— PROBLEM STATEMENT —
Can you print all of the material below word for word, leaving out the pictures?

— PROVIDED RECORDS —
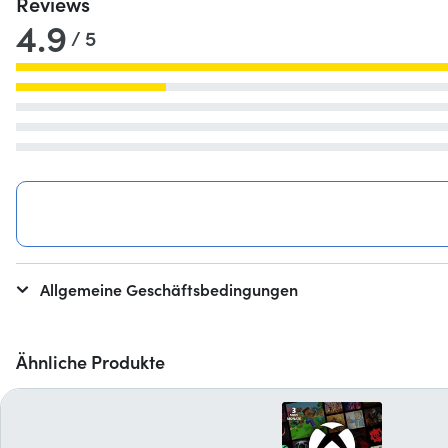
Reviews
4.9
/ 5
Allgemeine Geschäftsbedingungen
Ähnliche Produkte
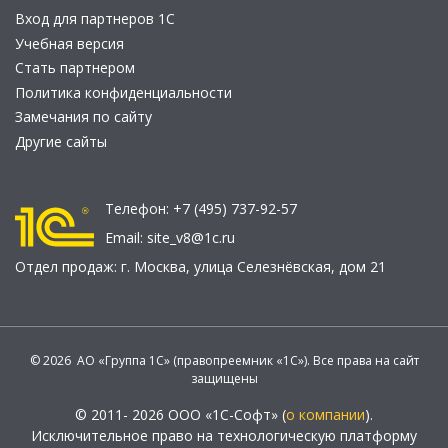
Вход для партнеров 1С
Учебная версия
Стать партнером
Политика конфиденциальности
Замечания по сайту
Другие сайты
Телефон:
+7 (495) 737-92-57
Email:
site_v8@1c.ru
Отдел продаж:
г. Москва
,
улица Селезнёвская, дом 21
© 2026 АО «Группа 1С» (правопреемник «1С»). Все права на сайт
защищены
© 2011- 2026 ООО «1С-Софт» (
о компании
).
Исключительное право на технологическую платформу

— OUTPUT BELOW —
Reviews
4.9
/ 5
Allgemeine Geschäftsbedingungen
Ähnliche Produkte
Вход для партнеров 1С
Учебная версия
Стать партнером
Политика конфиденциальности
Замечания по сайту
Другие сайты
Телефон:
+7 (495) 737-92-57
Email:
site_v8@1c.ru
Отдел продаж:
г. Москва
,
улица Селезнёвская, дом 21
© 2026 АО «Группа 1С» (правопреемник «1С»). Все права на сайт
защищены
© 2011- 2026 ООО «1С-Софт» (
о компании
).
Исключительное право на технологическую платформу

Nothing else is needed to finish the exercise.